Deduplication may also reduce network load: if, during a backup, a file or a disk block is found to be a duplicate of an already stored one, its content is not transferred over the network.
Deduplication is performed on disk blocks (block-level deduplication) and on files (file-level deduplication), for disk-level and file-level backups respectively.
In Acronis Backup & Recovery 10, deduplication consists of two steps:
Deduplication at source
Performed on a managed machine during backup. Acronis Backup & Recovery 10 Agent uses the storage node to determine what data can be deduplicated, and does not transfer the data whose duplicates are already present in the vault.
Deduplication at target
Performed in the vault after a backup is completed. The storage node analyses the vault’s archives and deduplicates data in the vault.
When creating a backup plan, you have the option to turn off deduplication at source for that plan. This may lead to faster backups but a greater load on the network and storage node.
A managed centralized vault where deduplication is enabled is called a deduplicating vault. When you create a managed centralized vault, you can specify whether to enable deduplication in it. A deduplicating vault cannot be created on a tape device.

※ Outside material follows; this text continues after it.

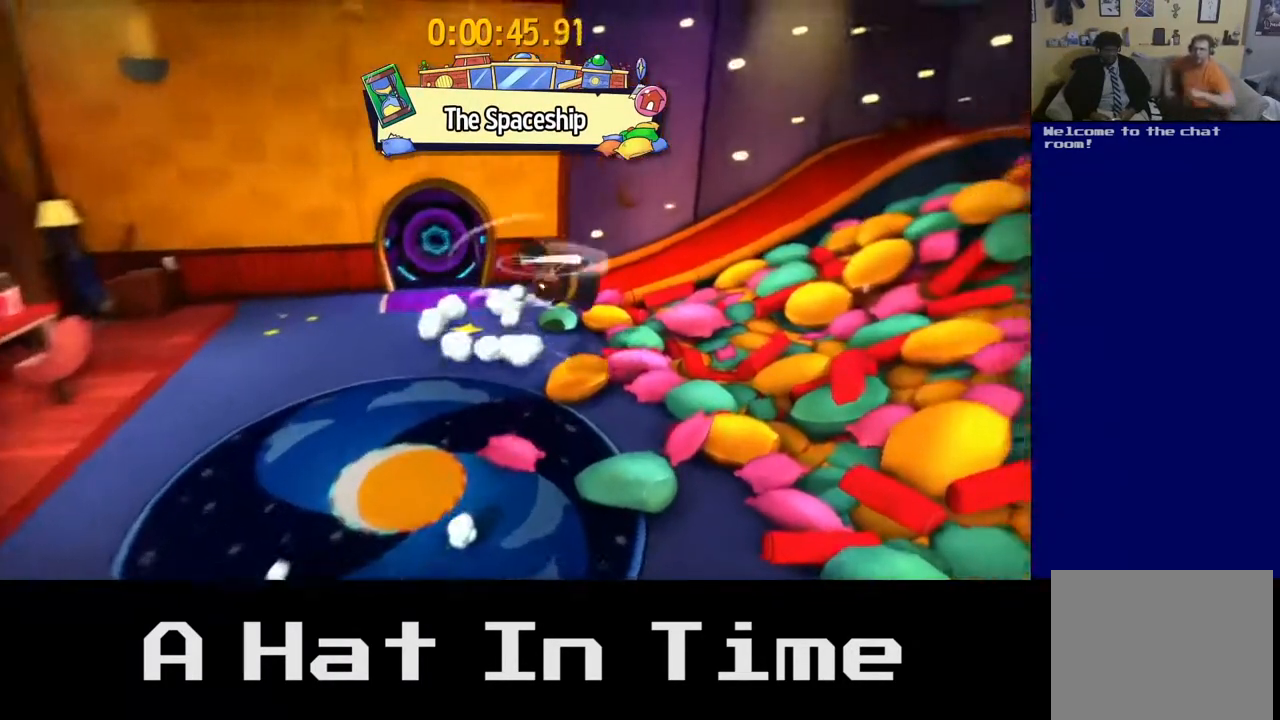
{"dt_ms": 500, "buttons": ["B"], "left_stick": "down", "right_stick": "center", "events": [[17, "A", "up"], [167, "left_stick", "down"], [400, "B", "down"]]}
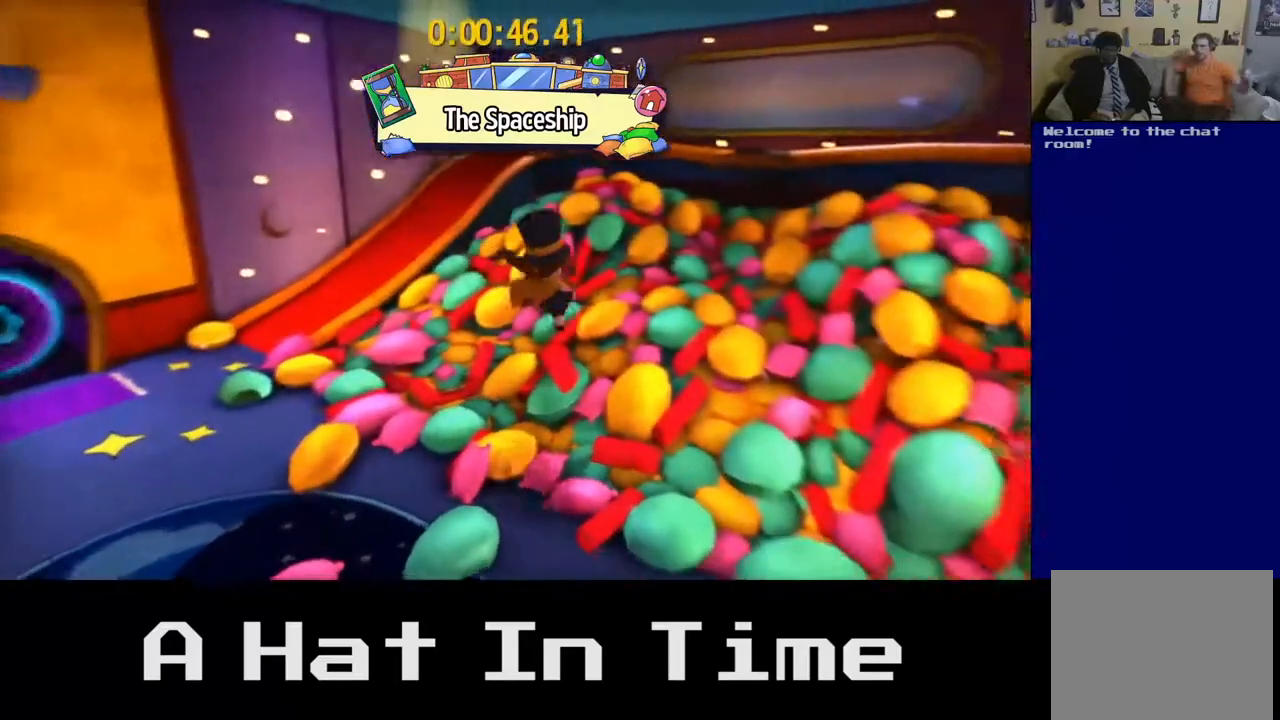
{"dt_ms": 500, "buttons": ["A"], "left_stick": "down-left", "right_stick": "center", "events": [[67, "B", "up"], [383, "A", "down"], [483, "left_stick", "down-left"]]}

Acronis Backup & Recovery 10 Storage Node managing a deduplicating vault, maintains the deduplication database, which contains the hash values of all items stored in the vault—except for those that cannot be deduplicated, such as encrypted files.
The deduplication database is stored in the folder which is specified by the Database path in the Create centralized vault view when creating the vault. Deduplication database can be created in a local folder only.
The size of the deduplication database is about one percent of the total size of archives in the vault. In other words, each terabyte of new (non-duplicate) data adds about 10 GB to the database.
In case the database is corrupted or the storage node is lost, while the vault retains archives and the service folder containing metadata, the new storage node rescans the vault and re-creates the database.